Focus On The Positives By Drafting A Gratitude List
Got gratitude? Everyone's thankful for something, even if it's as simple as the delicious cup of coffee you sipped on your commute into the office this morning. But alas, the second life starts to get a little hectic, it's easy to forget about being grateful and hone in on everything going haywire instead. So, to bring yourself back to feeling appreciative, Julie Potiker, a mindfulness expert and author of the book Life Falls Apart, But You Don’t Have To, suggests writing down everything that brought you joy on any given day, in a journal, on your phone, or even on a sticky note.
"You only have to write the list once, unless you discover new things that bring you joy along the way," Potiker tells Elite Daily. "When you are feeling joy, remember to let it fill you up for a few breaths so that you are installing that positive mental state and rewiring your brain for more happiness and resilience."

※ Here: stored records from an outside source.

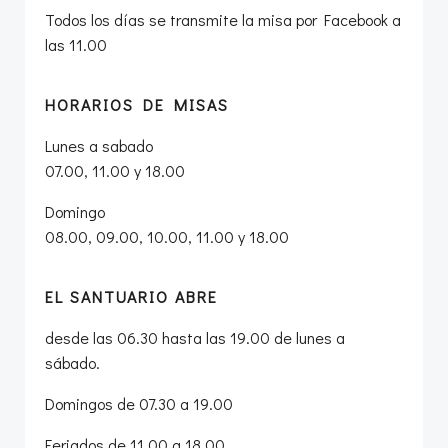
Todos los días se transmite la misa por Facebook a
las 11.00
HORARIOS DE MISAS
Lunes a sabado
07.00, 11.00 y 18.00
Domingo
08.00, 09.00, 10.00, 11.00 y 18.00
EL SANTUARIO ABRE
desde las 06.30 hasta las 19.00 de lunes a
sábado.
Domingos de 07.30 a 19.00
Feriados de 11.00 a 18.00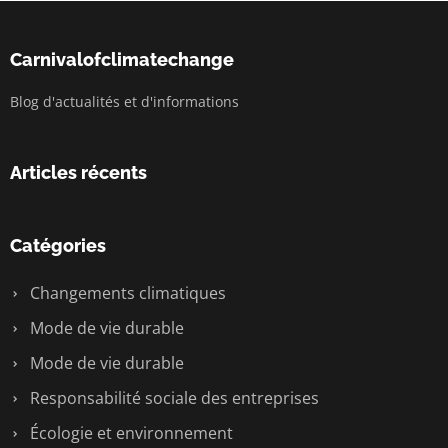
Carnivalofclimatechange
Blog d'actualités et d'informations
Articles récents
Catégories
Changements climatiques
Mode de vie durable
Mode de vie durable
Responsabilité sociale des entreprises
Écologie et environnement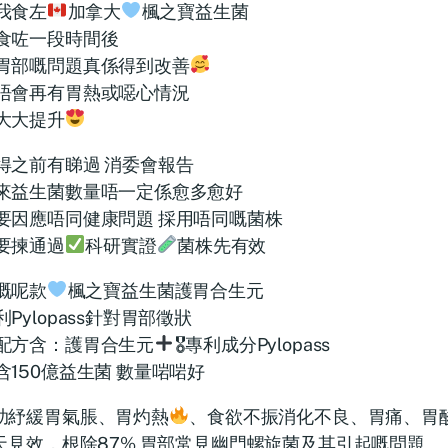
我食左
加拿大
楓之寶益生菌
食咗一段時間後
胃部嘅問題真係得到改善
唔會再有胃熱或噁心情況
大大提升
得之前有睇過 消委會報告
來益生菌數量唔一定係愈多愈好
要因應唔同健康問題 採用唔同嘅菌株
要揀通過
科研實證
菌株先有效
嘅呢款
楓之寶益生菌護胃合生元
Pylopass針對胃部徵狀
配方含：護胃合生元
🎖專利成分Pylopass
含150億益生菌 數量啱啱好
助紓緩胃氣脹、胃灼熱
、食欲不振消化不良、胃痛、胃
4天見效，根除87% 胃部常見幽門螺旋菌及其引起嘅問題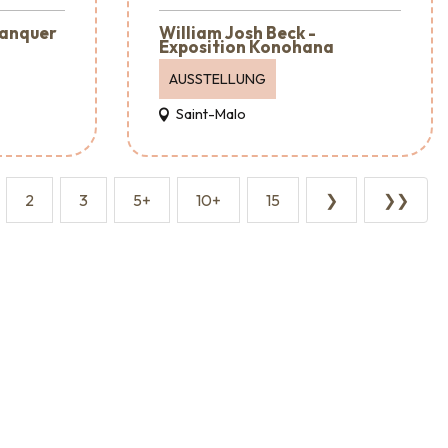
lanquer
William Josh Beck -
Exposition Konohana
AUSSTELLUNG
Saint-Malo
2
3
5+
10+
15
❯
❯❯
taltungsagenturen und -dienstleistungen
Sehenswürdigkeiten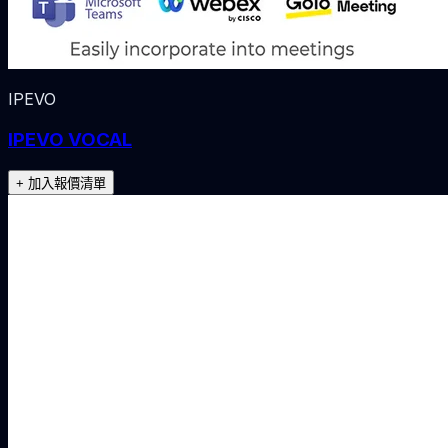
IPEVO
IPEVO VOCAL
+ 加入報價清單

Laugh At Every Chance You Get
I know for a fact that I don't laugh enough, and I blame this on the fact that I'm pretty stiff. But life doesn't have to always feel so serious, and in the grand scheme of things, if you miss a deadline once in a while, or spill coffee all over a new pair of white jeans, it's not the end of the world. Life goes on, and so will you, so take the little indiscretions with a grain of salt and always take advantage of any opportunity to laugh.
"I look for humor wherever I can find it," Grady tells Elite Daily. From a phone call with her husband, to chats with friends, and even on random billboards. "A billboard for butt paste (diaper cream) made me giggle. It really did say 'Butt Paste,'" she says.
Seriously, life's too short not to lighten up, so do your best to stress a little less and belly-laugh often, my friend.